The decision builds on the order earlier this month from regional health officers requiring residents in the counties of Alameda, Contra Costa, Marin, San Francisco, Santa Clara and San Mateo to shelter in place through early April.
On March 13, Tri-Valley school districts in Pleasanton, Dublin, Livermore and San Ramon Valley all held emergency meetings to approve the dismissal of in-person classes until mid-April and begin remote instruction.
“As our schools continue to move through these extraordinary circumstances, regional educational leaders prioritized a unified approach for the appropriate extension of school closures,” Alameda County Superintendent of Schools L. Karen Monroe said in a statement. “Being able to come to this collective decision as a region, with the involvement of our health officers, is an important step for our districts and our families in terms of safety, as well as planning and expectations.”
School facilities may stay open for staff performing tasks considered essential by the school district and county offices of education. In the meantime, classroom instruction may continue via remote learning and students on food assistance may still pick up meals for breakfast and lunch at designated school sites. Childcare may also still be arranged.
“Schools play a vital role in our communities and balancing that role with the need for additional planning for social distancing at school sites is essential at a time when community transmission is widespread in Alameda County,” said Dr. Erica Pan, Alameda County interim public health officer.
In a letter to the Pleasanton Unified School District community, Superintendent David Haglund said the extension means "consequently, we will be adjusting our planning for a longer period of school dismissals."
"I appreciate how difficult this is for all of us. Pleasanton is an active and engaged community and thrives on interactions with others," Haglund said. "It has been heartwarming to watch families connecting with friends via FaceTime, various social media platforms, and video conferencing tools. Some of you are quite humorous in your approach, and I for one appreciate the stress relief this humor brings to me."

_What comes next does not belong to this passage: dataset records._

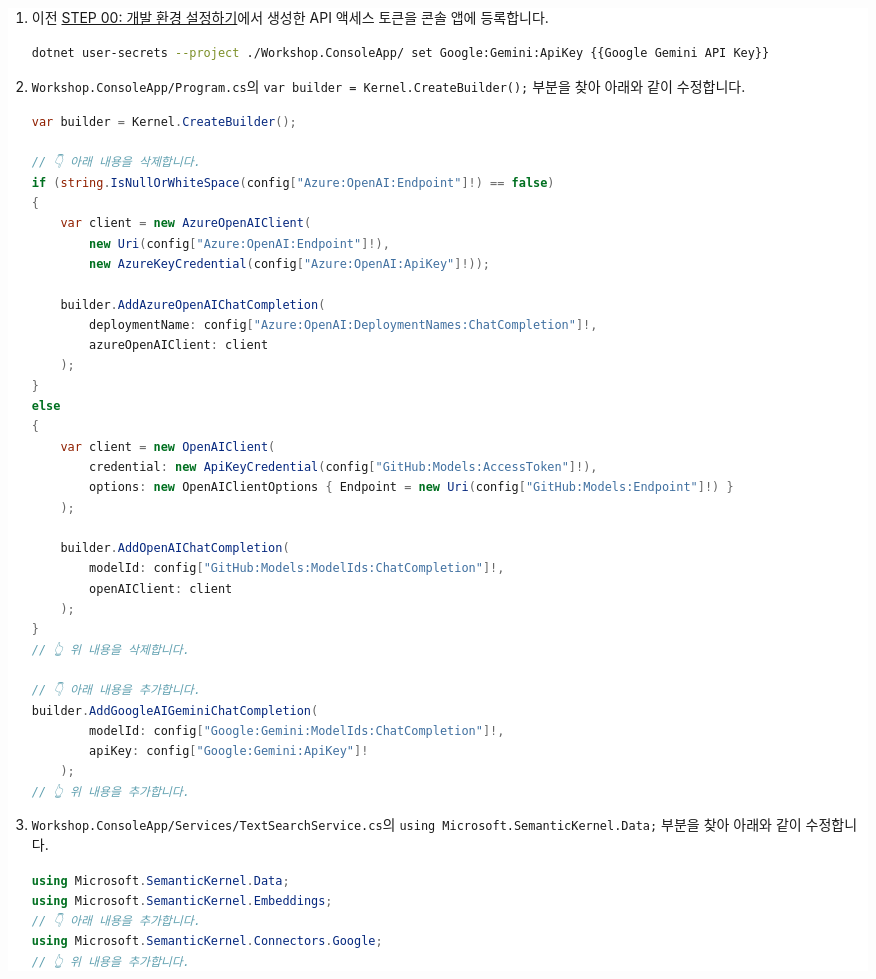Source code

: 1. 이전 [STEP 00: 개발 환경 설정하기](./step-00.md)에서 생성한 API 액세스 토큰을 콘솔 앱에 등록합니다.

    ```bash
    dotnet user-secrets --project ./Workshop.ConsoleApp/ set Google:Gemini:ApiKey {{Google Gemini API Key}}
    ```

1. `Workshop.ConsoleApp/Program.cs`의 `var builder = Kernel.CreateBuilder();` 부분을 찾아 아래와 같이 수정합니다.

    ```csharp
    var builder = Kernel.CreateBuilder();
    
    // 👇 아래 내용을 삭제합니다. 
    if (string.IsNullOrWhiteSpace(config["Azure:OpenAI:Endpoint"]!) == false)
    {
        var client = new AzureOpenAIClient(
            new Uri(config["Azure:OpenAI:Endpoint"]!),
            new AzureKeyCredential(config["Azure:OpenAI:ApiKey"]!));

        builder.AddAzureOpenAIChatCompletion(
            deploymentName: config["Azure:OpenAI:DeploymentNames:ChatCompletion"]!,
            azureOpenAIClient: client
        );
    }
    else
    {
        var client = new OpenAIClient(
            credential: new ApiKeyCredential(config["GitHub:Models:AccessToken"]!),
            options: new OpenAIClientOptions { Endpoint = new Uri(config["GitHub:Models:Endpoint"]!) }
        );

        builder.AddOpenAIChatCompletion(
            modelId: config["GitHub:Models:ModelIds:ChatCompletion"]!,
            openAIClient: client
        );
    }
    // 👆 위 내용을 삭제합니다.

    // 👇 아래 내용을 추가합니다. 
    builder.AddGoogleAIGeminiChatCompletion(
            modelId: config["Google:Gemini:ModelIds:ChatCompletion"]!,
            apiKey: config["Google:Gemini:ApiKey"]!
        );
    // 👆 위 내용을 추가합니다. 
    ```
1. `Workshop.ConsoleApp/Services/TextSearchService.cs`의 `using Microsoft.SemanticKernel.Data;` 부분을 찾아 아래와 같이 수정합니다.

    ```csharp
    using Microsoft.SemanticKernel.Data;
    using Microsoft.SemanticKernel.Embeddings;
    // 👇 아래 내용을 추가합니다. 
    using Microsoft.SemanticKernel.Connectors.Google;
    // 👆 위 내용을 추가합니다. 
    ```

"We never thought we would find ourselves in this situation" six months ago, said Dublin Unified School District Superintendent Dave Marken, but "our school community, including our staff, have amazed us with their versatility, and ability to adapt to these changing times."
Right now DUSD is finalizing long-term plans to "create flexible independent learning options that deliver the best possible experiences for all of our students in a way that is sustainable for the duration of this crisis."
DUSD will also work to provide "hard-earned memories" for students like graduations and senior balls, though "current circumstances make it difficult to say when, how, or if this will happen."
"At this moment, we are waiting for more direction from state and federal agencies about current shelter in place orders to determine what will happen with regards to these year-ending events," Marken added. "Absent of state assistance, we are working with our neighboring districts to develop a common plan for end of the year decisions."
San Ramon Valley Unified School District said they still plan to observe spring break as scheduled from April 6-10, during which time no remote learning will take place.
"We want you to know that we have been preparing for this eventuality," SRVSD said on their website. "Beginning the week of April 13th, we will be changing the focus of our Remote Learning Plan from review to the teaching of new material while progressing on standards not previously covered. Throughout our closure, we will continue to provide meals for any student in need."
Families will be notified if further extensions are needed; local county offices of education will also continue to work closely with health officials and local school districts to support their communities.
“While we would like to get our students and staff back into classrooms as soon as possible, we understand where we are at this moment,” Monroe said. “We continue to support our districts and the students and families they serve in every way possible to ensure they have critical learning opportunities and are equipped with the resources they need.”